* **EXTRAIT DU DISCOURS**
━━━

Proposition de loi visant à favoriser le réemploi des véhicules, au service des mobilités durables et solidaires sur le territoire



Madame la Présidente,

Monsieur le Ministre,

Mes chers collègues,

 

Nous examinons, ce jour, un texte qui propose une réelle démarche sociale et solidaire, il faut le souligner. En effet, le groupe Ecologiste Solidarité et Territoires (GEST) nous invite à mettre en cohérence la Prime à la conversion avec les besoins de mobilité des plus précaires sur nos territoires. Pour cela, je remercie Jacques Fernique de nous permettre de débattre de ces problématiques aujourd’hui.

 

L’offre de mobilité dans notre pays reste très variable. Dans les grandes villes, ce problème peut être atténué grâce aux transports en commun ou à l’aménagement des mobilités douces. Et encore…

 

Dans la ruralité, la voiture est un prérequis. Pour aller travailler, beaucoup de français n’ont d’autres choix que d’avoir recours à la voiture individuelle.

━━━

* **MATÉRIEL FOURNI**

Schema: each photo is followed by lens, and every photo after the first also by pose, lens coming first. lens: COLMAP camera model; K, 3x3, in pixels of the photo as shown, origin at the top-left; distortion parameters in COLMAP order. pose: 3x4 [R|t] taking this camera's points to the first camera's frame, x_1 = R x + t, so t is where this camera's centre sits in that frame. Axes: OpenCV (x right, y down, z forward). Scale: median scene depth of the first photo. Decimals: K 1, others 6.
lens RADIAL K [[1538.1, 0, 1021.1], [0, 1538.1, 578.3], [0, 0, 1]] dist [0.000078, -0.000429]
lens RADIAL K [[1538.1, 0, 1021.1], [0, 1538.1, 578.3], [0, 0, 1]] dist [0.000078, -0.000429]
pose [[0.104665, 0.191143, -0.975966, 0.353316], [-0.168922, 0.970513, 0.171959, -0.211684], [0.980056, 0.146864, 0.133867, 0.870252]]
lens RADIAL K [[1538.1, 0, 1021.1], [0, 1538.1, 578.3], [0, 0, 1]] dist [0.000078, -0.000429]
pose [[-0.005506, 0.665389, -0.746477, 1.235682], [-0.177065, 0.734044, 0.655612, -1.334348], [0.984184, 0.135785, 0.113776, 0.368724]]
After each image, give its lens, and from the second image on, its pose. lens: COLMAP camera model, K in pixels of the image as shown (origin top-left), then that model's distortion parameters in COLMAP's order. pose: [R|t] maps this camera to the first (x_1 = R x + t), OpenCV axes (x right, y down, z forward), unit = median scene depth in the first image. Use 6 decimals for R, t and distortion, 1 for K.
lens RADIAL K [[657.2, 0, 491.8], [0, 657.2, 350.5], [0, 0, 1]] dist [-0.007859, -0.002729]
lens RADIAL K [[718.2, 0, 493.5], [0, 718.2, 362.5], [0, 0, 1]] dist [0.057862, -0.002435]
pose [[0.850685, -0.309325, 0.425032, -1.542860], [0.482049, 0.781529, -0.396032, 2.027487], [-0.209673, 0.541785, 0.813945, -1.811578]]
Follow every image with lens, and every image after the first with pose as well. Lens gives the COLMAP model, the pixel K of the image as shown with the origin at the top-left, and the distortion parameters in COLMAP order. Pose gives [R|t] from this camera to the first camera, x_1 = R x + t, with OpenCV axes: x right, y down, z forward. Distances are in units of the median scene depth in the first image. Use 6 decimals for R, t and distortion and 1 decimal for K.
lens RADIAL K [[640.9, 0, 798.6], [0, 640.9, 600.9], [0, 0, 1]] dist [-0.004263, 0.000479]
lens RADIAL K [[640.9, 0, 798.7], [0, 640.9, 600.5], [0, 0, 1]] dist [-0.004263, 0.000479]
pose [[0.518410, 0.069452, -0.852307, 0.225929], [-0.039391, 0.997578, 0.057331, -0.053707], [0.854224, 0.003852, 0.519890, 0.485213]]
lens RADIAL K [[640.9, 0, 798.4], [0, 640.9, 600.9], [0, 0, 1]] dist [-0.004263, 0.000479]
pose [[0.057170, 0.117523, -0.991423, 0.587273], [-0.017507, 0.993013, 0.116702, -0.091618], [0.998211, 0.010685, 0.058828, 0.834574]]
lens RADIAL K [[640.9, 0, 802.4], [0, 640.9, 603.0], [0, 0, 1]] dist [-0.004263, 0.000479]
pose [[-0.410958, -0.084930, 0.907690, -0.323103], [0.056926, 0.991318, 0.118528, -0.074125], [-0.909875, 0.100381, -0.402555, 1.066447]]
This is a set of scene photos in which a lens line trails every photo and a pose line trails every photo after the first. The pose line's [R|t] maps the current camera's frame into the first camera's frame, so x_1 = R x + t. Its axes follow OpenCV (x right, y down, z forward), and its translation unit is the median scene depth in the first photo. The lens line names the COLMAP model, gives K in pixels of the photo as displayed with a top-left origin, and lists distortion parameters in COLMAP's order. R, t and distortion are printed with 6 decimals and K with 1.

━━━

* **TÂCHE À RÉALISER A**
Extrayez de l'intervention sur le réemploi des véhicules le passage qui s'ouvre sur les mots contenant "Nous examinons, ce" et se clôt sur "la voiture individuelle.". Reproduisez-le sans rien y changer.
* **TÂCHE À RÉALISER B**
Prolongez l'intervention sur le réemploi des véhicules en reprenant juste après sa dernière phrase.

* **ZONE DE RÉPONSE A**
Nous examinons, ce jour, un texte qui propose une réelle démarche sociale et solidaire, il faut le souligner. En effet, le groupe Ecologiste Solidarité et Territoires (GEST) nous invite à mettre en cohérence la Prime à la conversion avec les besoins de mobilité des plus précaires sur nos territoires. Pour cela, je remercie Jacques Fernique de nous permettre de débattre de ces problématiques aujourd’hui.

 

L’offre de mobilité dans notre pays reste très variable. Dans les grandes villes, ce problème peut être atténué grâce aux transports en commun ou à l’aménagement des mobilités douces. Et encore…

 

Dans la ruralité, la voiture est un prérequis. Pour aller travailler, beaucoup de français n’ont d’autres choix que d’avoir recours à la voiture individuelle.

* **ZONE DE RÉPONSE B**
 

Ne pas pouvoir se déplacer peut constituer une rupture très importante et un enfoncement dans la précarité. En effet, ne pas avoir de véhicule pour un jeune en milieu rural, c’est restreindre ses choix en matière d’études, c’est parfois refuser un stage, un contrat d'apprentissage ou un contrat de professionnalisation, c’est aussi se couper de nombreuses activités culturelles et sportives… Aujourd’hui, dans le siècle où nous vivons, nous ne pouvons l’accepter.

 

D’un autre côté, le secteur des mobilités, et plus particulièrement le secteur routier, sont très émetteurs. Au sein de notre Commission de l’Aménagement du territoire et du Développement durable, dont je salue le travail sur ce texte, nous en savons quelque chose. Les solutions sont complexes à équilibrer.

 

L’une des difficultés majeures de nos transitions vers la décarbonation reste de ne laisser personne au bord de la route ! Nous devons faire attention à ce qu’elle soit juste, sinon elle ne sera ni efficace, ni acceptée.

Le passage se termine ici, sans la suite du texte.